== Extracted data ==

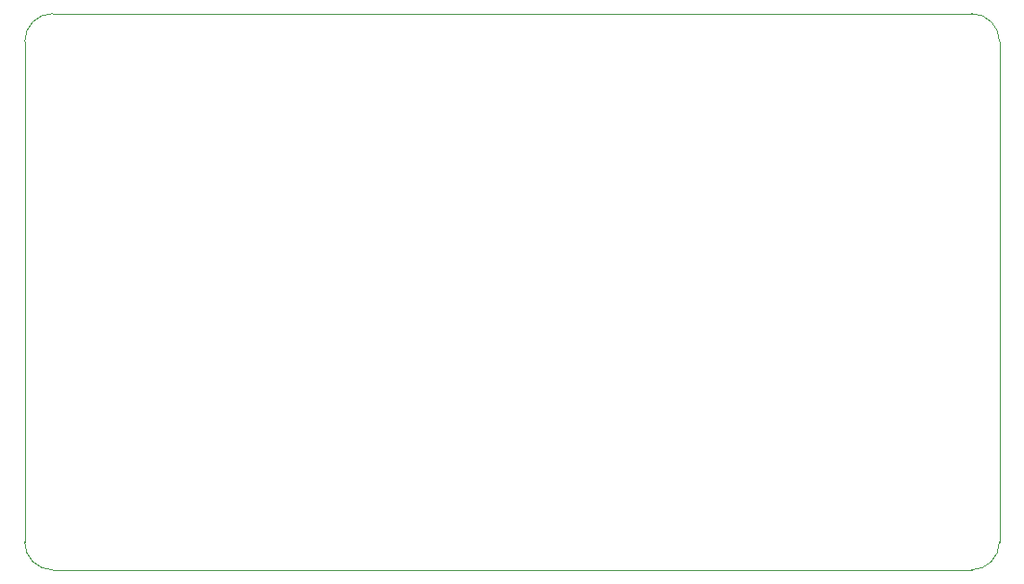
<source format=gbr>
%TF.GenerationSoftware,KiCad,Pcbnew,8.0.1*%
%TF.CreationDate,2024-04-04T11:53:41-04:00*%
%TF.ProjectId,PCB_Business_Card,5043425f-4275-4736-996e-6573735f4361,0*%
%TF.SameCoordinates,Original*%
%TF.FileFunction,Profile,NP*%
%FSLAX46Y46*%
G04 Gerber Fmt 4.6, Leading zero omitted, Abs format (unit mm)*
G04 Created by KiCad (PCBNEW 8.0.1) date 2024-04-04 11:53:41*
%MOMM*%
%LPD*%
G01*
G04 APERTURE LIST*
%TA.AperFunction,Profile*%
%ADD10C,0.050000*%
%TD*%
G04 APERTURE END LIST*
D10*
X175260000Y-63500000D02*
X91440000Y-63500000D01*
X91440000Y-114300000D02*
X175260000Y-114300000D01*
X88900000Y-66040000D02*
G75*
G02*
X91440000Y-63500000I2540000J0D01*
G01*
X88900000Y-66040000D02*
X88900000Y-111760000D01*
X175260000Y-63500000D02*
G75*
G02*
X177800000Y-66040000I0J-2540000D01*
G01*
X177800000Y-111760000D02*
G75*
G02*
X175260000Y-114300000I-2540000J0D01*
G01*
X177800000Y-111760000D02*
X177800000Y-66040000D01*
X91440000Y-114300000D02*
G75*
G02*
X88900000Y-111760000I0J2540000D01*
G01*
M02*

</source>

== Try it ==
Go through the records above, find every line with the word "KiCad", and list those lines.

== Solution ==
%TF.GenerationSoftware,KiCad,Pcbnew,8.0.1*%
G04 Created by KiCad (PCBNEW 8.0.1) date 2024-04-04 11:53:41*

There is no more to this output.